这不过才要商量婚事,用不用这么急啊?”
庄严才不理她,对着几人说:“不是我急,实在是阮阮太不当回事了!我几乎每天都向她求婚,可她就是一句准话也不给我!难得长辈们心疼我,向着我说话,我能不积极吗?”

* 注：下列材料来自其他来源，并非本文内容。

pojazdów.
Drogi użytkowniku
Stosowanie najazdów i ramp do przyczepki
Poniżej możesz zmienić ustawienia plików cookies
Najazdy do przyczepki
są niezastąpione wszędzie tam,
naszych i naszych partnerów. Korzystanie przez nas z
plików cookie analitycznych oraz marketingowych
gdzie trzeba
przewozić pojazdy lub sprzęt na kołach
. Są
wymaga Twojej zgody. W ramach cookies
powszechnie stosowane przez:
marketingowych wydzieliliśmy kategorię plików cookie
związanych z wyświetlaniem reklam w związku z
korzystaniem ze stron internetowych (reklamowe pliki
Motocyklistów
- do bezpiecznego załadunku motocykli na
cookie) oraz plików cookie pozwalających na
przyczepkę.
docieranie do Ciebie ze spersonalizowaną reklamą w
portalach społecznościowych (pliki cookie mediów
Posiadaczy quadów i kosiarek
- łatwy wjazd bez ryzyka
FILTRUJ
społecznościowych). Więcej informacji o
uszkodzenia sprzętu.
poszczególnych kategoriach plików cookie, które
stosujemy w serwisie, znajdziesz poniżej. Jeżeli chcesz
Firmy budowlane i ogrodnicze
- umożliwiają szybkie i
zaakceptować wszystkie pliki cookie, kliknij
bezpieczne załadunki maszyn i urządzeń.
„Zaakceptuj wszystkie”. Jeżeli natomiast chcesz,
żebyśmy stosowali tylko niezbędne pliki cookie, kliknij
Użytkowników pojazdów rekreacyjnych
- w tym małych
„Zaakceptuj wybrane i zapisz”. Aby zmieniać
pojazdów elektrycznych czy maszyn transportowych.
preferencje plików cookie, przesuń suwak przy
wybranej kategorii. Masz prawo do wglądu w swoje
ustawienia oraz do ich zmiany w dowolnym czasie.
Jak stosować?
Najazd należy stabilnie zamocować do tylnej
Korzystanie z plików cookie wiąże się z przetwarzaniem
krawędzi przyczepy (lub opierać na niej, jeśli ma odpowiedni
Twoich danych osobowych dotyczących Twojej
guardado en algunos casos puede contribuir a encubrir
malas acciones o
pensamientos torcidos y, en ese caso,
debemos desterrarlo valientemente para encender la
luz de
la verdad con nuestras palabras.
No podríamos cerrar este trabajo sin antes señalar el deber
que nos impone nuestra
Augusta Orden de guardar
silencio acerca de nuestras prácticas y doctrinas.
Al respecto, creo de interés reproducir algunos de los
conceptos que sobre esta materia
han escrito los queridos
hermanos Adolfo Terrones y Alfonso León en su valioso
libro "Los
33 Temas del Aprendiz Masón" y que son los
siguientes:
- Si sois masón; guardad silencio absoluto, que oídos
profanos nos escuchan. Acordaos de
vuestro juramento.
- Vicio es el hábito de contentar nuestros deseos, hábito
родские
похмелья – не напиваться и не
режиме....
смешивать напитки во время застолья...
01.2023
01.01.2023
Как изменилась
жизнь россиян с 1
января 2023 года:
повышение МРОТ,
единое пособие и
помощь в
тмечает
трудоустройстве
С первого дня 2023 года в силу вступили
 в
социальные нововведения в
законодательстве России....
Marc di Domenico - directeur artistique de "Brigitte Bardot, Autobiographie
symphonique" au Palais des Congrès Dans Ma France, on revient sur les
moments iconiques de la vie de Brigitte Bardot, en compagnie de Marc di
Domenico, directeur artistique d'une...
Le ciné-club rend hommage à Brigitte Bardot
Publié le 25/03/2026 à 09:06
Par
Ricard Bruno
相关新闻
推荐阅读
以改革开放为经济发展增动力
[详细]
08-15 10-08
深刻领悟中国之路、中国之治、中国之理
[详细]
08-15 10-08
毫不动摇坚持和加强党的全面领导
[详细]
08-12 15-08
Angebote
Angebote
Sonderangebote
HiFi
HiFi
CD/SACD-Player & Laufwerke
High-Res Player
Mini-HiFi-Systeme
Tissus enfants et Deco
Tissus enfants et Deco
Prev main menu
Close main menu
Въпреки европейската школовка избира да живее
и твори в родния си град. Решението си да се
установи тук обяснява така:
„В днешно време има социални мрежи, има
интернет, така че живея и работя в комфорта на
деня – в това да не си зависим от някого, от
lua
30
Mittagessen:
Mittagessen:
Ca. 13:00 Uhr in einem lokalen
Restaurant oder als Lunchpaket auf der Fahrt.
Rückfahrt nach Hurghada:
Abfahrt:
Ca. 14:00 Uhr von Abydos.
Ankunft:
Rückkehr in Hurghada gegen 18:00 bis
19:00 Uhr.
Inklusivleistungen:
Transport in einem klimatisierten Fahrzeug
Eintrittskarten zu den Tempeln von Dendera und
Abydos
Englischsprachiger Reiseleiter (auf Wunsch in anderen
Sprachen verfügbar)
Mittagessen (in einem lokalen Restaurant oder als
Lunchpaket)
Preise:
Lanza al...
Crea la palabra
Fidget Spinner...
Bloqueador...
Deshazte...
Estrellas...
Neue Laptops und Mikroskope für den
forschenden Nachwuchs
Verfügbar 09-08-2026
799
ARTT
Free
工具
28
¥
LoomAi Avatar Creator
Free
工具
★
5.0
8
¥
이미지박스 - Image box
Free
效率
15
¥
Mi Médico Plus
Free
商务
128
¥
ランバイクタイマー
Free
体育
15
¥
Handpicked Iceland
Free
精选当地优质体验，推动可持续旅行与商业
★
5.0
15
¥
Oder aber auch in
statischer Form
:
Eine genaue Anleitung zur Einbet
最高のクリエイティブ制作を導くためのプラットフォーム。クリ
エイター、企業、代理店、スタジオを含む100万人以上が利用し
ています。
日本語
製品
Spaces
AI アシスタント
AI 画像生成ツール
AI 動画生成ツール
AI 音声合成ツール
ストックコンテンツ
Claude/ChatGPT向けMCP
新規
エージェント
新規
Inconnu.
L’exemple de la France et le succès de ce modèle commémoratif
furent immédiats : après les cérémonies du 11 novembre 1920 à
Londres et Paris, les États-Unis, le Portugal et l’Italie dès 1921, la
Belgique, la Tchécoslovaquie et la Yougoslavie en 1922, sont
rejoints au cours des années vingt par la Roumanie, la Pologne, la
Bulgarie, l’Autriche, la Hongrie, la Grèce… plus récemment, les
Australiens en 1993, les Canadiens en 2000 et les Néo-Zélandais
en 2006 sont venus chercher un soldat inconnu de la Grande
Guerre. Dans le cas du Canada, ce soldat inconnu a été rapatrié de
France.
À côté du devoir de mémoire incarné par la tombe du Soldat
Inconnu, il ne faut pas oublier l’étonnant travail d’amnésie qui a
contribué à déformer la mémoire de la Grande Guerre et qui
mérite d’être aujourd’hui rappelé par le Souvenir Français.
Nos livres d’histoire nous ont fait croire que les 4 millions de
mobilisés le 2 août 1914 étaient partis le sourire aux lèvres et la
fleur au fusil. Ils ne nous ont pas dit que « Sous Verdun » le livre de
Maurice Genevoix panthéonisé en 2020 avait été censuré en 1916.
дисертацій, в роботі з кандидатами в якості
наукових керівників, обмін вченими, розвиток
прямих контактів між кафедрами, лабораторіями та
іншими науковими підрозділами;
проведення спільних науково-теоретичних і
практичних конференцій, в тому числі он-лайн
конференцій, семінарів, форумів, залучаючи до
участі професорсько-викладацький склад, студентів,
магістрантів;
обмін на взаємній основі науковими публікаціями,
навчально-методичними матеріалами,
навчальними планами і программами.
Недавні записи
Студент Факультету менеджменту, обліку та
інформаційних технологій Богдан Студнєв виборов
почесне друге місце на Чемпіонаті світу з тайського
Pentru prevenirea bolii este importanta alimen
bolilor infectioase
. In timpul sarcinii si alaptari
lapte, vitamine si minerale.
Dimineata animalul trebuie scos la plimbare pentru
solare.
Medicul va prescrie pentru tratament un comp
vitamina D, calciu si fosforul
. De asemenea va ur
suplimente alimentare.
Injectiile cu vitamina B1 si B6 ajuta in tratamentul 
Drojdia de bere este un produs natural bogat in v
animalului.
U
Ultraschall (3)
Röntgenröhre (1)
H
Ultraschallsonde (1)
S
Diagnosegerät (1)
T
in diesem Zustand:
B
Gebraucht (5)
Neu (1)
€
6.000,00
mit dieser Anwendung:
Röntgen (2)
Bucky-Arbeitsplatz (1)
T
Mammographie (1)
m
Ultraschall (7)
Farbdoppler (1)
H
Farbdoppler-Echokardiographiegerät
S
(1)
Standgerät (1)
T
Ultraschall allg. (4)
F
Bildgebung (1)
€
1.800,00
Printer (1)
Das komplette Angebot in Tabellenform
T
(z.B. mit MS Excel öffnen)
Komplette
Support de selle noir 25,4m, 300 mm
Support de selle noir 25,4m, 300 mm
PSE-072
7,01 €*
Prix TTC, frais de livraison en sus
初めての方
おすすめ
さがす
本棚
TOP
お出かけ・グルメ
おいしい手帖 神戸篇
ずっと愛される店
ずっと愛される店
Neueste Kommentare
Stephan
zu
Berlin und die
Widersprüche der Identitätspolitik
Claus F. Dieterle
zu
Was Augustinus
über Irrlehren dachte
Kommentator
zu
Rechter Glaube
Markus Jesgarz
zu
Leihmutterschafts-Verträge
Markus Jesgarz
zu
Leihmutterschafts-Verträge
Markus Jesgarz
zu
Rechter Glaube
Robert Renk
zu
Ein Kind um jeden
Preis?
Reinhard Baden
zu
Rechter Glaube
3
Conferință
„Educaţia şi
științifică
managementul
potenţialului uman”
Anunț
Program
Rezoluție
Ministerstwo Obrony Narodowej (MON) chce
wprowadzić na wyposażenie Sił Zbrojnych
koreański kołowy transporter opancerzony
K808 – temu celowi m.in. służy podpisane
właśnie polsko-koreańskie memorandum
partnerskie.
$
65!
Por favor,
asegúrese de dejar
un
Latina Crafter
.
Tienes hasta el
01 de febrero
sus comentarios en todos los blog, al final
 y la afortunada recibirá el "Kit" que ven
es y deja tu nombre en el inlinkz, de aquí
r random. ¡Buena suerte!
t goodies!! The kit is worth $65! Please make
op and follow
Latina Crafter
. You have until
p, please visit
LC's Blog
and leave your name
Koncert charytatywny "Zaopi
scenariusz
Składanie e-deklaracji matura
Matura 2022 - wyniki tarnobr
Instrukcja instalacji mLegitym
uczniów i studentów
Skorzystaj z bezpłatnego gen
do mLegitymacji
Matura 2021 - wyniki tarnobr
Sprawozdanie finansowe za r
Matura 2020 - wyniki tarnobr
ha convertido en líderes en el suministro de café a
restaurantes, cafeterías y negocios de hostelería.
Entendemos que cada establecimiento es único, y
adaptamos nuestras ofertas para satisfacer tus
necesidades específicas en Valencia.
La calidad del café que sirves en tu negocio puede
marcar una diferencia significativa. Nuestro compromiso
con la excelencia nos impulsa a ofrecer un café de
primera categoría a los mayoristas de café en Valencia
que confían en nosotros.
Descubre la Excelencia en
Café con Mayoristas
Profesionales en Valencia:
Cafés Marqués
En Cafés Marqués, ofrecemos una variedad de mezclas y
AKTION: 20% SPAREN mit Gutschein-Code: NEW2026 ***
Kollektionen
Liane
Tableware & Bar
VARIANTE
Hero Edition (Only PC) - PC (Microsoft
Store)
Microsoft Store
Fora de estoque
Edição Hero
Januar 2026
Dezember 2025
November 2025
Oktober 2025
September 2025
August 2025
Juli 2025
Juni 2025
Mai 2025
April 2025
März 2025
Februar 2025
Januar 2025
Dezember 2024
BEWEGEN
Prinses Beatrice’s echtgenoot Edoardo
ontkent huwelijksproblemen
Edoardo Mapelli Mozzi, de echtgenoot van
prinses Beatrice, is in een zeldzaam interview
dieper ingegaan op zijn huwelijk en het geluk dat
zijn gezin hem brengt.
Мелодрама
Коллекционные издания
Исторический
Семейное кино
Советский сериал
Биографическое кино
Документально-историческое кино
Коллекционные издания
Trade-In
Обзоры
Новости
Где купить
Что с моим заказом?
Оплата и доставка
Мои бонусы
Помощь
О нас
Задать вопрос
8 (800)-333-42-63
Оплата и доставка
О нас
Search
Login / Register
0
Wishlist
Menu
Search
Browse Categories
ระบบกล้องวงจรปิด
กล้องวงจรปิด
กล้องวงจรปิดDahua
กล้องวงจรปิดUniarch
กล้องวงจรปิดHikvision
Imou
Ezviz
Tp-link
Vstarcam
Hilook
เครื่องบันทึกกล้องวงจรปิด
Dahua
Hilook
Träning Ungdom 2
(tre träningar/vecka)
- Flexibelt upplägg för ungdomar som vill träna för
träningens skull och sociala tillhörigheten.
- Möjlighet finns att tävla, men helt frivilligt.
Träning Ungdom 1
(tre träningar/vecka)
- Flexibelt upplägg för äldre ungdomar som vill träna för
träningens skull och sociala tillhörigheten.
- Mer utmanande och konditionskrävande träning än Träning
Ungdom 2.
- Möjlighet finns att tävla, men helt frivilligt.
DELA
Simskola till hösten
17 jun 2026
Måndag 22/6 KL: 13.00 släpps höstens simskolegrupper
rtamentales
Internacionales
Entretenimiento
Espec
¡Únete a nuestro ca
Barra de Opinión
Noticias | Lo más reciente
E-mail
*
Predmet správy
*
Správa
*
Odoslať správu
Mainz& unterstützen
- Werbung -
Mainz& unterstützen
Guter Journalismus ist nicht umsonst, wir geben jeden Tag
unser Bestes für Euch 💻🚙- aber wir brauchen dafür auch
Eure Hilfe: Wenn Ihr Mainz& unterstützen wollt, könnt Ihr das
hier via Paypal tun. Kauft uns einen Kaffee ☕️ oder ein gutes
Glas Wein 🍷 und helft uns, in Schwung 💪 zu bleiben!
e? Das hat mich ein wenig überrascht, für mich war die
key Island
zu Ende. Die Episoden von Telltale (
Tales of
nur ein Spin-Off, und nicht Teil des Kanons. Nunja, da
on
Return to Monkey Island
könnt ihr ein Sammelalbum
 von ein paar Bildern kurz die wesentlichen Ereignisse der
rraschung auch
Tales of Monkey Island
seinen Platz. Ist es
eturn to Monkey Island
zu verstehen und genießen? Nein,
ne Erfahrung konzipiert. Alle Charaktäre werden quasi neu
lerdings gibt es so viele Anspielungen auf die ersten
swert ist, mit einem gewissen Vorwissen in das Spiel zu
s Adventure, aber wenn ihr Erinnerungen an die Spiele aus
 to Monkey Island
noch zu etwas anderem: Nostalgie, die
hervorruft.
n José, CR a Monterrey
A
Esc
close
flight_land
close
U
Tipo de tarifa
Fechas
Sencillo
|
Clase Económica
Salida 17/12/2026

这话说得在情在理,屠二妮只觉得四道冷飕飕的光线朝她抵过来……不,是四道半。
大山也在角落里,幽幽地赞助了半个人类的视线。
文夫人把瓜子朝盘子里一扔,双腿利落得盘起来,“妮子,不是我做二娘的说你!你这样敷衍小严是什么意思?骗到手就想把人家给甩了,这可不是我们屠家人所为!”
做为助力1号,文夫人心直口快,说话犀利,堪称最佳前锋!
屠二妮眨巴下眼睛,怎么听着她有点像渣女啊……
“不是的,二娘,我……”
不待她说完,武夫人又轻轻叹口气,幽幽道:“之前你伤了身子,心情也不大好,在婚事方面我们也就全都随了你,只要你开心结不结都是无所谓的。可是……”
她抬眸,望着女儿,虽说目光不及文夫人那样子的犀利,可就这么悄无所息的望着你,无形的压力一层又一层的向她袭来。
“做人,要有始有终。始乱终弃,可是万万学不得的。”
屠二妮被气笑了,“我没有始……”
一直没说话的屠武忍不住了,“你们怎么都向着那小子说话呢?他的错这么快就都忘了吗?”就在屠二妮认为爸爸还算是有些良心的时候,他话锋一转,“就算你们说得都没错,也要注意一下方式方法,要说得委婉些,不要让女儿以为我们在逼婚!”
屠文连连点头:“三弟说得没错,一看你们这些女人就没有前瞻性!嫁人是重点吗?我们屠家又不是养不起!重点必须是要她喜欢才行!这个庄严呢,虽然有犯过错,不过,也不完全都是他的错,他也是受害者!经过这些天的观察,我就觉得这个小伙子不错,有担当,有正义感,知道大丈夫有所为有所不为!总之,我是比较满意的,妮子要是再这么折腾下去,把人给我折腾跑了,呵呵……到时可别怪二伯翻脸哟~哈哈……别当真啊,二伯只是跟你开个玩笑!哈哈……”
看二伯笑得一副棉里藏刀的架式,这是开玩笑吗?
再去看同样抿嘴在笑的庄严,有那么一瞬,屠二妮觉得屠家全家都沦陷了……
得到儿子要跟屠二妮订婚了,汤采芹十分高兴,琢磨着要举行什么样的婚礼,还有婚礼地点等等,庄严却说:“订婚一切从检,我不想张扬,屠家同样也想低调。”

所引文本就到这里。